The president still faces domestic political constraints, and there’s little hope of the U.S. increasing its voluntary pledge in the U.N. talks of cutting emissions by 17 percent by 2020, compared to 2005 levels.

Still, just a signal that Washington has faith in the international process would go a long way, analysts said.

“The perception of many negotiators and countries is that the U.S. is not really interested in increasing action on climate change in general,” said Bill Hare, senior scientist at Climate Analytics, a non-profit organization based in Berlin.

For example, Hare said, the U.S. could stop “talking down” the stated goal of the U.N. talks to keep the temperature rise below 3.6 F compared to pre-industrial levels.

Todd Stern, the U.S. special envoy on climate change, caused alarm among climate activists in August when he said that “insisting on a structure that would guarantee such a goal will only lead to deadlock.” He later clarified that the U.S. still supports the 2-degree target, but favors a more flexible way to reach it than dividing up carbon rights to the atmosphere.

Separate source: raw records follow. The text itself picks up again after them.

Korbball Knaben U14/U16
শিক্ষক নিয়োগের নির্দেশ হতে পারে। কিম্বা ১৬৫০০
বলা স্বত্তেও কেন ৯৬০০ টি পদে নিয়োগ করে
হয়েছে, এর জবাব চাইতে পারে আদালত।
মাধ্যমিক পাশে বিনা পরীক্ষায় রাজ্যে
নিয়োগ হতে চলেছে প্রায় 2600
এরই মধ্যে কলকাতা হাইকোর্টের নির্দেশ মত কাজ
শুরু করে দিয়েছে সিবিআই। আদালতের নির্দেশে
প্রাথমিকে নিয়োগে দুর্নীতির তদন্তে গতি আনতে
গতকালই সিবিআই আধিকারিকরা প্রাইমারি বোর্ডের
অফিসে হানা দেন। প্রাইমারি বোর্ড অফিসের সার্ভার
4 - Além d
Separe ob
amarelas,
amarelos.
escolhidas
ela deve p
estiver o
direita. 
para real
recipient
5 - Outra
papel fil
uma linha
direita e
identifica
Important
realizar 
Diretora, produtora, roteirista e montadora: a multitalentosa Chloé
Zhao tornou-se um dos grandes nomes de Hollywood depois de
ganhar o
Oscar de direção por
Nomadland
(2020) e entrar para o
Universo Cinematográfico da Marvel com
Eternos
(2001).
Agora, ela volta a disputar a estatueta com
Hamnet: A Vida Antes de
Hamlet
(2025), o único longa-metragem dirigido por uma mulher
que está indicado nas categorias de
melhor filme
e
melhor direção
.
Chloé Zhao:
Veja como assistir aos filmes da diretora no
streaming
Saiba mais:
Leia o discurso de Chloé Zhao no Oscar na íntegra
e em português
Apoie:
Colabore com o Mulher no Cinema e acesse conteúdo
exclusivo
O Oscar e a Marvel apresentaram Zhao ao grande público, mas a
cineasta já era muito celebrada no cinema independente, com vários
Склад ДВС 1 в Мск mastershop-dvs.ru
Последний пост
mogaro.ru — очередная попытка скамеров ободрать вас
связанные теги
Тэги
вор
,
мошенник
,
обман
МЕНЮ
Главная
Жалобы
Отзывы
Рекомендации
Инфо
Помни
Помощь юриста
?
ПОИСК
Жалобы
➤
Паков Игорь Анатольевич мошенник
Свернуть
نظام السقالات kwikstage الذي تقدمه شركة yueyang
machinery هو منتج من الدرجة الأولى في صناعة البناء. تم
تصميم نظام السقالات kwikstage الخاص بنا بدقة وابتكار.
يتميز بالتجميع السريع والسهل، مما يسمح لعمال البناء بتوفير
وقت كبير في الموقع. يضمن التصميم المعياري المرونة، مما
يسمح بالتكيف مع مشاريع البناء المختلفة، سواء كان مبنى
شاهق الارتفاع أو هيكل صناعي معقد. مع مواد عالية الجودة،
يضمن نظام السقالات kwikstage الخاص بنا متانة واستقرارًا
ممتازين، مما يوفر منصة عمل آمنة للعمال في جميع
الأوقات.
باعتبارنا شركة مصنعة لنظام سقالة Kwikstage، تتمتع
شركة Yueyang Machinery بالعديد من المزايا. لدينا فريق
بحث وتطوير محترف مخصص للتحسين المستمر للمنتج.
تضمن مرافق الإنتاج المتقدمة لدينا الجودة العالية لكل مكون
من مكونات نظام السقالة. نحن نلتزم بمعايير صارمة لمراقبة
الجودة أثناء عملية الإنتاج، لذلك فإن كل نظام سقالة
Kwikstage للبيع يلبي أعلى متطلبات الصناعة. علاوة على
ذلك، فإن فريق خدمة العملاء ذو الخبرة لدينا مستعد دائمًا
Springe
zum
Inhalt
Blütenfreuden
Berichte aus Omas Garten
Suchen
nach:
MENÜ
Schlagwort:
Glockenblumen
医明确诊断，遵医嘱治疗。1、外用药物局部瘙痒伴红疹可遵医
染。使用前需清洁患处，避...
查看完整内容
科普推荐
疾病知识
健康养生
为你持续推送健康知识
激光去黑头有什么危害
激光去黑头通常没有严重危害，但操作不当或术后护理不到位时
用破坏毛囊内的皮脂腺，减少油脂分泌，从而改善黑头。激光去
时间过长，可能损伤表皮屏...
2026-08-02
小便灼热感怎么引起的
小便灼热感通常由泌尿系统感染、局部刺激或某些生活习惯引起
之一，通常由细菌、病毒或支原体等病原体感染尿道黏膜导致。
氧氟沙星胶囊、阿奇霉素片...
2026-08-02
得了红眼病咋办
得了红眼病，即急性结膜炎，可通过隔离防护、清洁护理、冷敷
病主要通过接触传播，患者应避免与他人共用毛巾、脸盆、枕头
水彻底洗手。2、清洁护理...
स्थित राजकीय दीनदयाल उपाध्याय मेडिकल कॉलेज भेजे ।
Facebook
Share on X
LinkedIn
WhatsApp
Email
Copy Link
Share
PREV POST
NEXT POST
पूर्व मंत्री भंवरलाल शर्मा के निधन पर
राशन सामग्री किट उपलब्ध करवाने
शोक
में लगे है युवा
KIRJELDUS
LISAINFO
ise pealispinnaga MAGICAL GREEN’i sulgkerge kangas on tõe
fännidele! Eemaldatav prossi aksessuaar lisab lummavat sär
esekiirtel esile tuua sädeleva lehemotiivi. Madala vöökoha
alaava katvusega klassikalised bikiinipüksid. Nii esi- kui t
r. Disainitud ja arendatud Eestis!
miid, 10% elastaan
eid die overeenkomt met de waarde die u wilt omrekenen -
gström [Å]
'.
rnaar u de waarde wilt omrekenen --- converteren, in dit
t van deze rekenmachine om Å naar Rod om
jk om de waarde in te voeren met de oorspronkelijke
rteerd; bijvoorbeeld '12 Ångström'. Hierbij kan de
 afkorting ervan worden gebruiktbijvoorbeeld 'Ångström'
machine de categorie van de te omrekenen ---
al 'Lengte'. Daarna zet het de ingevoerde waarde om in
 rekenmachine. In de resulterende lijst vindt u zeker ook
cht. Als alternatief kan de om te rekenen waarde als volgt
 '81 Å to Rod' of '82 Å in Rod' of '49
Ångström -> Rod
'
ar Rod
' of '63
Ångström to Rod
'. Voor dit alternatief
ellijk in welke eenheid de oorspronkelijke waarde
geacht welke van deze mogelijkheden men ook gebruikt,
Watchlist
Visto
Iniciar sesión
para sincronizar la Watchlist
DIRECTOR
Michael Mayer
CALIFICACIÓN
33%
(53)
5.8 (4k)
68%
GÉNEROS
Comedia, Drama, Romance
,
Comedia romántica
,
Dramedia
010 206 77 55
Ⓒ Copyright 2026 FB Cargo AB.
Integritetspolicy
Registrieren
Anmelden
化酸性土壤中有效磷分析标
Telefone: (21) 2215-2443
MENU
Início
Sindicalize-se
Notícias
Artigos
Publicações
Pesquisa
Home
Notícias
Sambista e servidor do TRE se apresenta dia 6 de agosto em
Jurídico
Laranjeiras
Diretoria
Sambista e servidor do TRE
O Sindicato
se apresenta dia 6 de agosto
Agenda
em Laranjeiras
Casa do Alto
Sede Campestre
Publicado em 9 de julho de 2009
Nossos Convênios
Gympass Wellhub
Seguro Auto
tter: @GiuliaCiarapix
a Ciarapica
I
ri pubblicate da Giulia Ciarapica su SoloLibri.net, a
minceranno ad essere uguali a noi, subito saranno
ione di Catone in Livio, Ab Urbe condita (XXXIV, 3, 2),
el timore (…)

Countries adopted the 2-degree target in 2009, reasoning that a warming world is a dangerous world, with flooding of coastal cities and island nations, disruptions to agriculture and drinking water, and the spread of diseases and the extinction of species.

A recent World Bank report found the world is on track toward 6.2 F of warming, which would entail “extreme heat-waves, declining global food stocks, loss of ecosystems and biodiversity, and life-threatening sea level rise.”

The U.S., alone among industrialized countries, didn’t ratify the Kyoto Protocol because it found it unfair that China and other emerging economies, as developing countries, were not covered by any binding emissions targets. The U.S. and other rich countries say that firewall must be removed as the talks enter a new phase aimed at adopting a new climate treaty by 2015 that applies to all countries.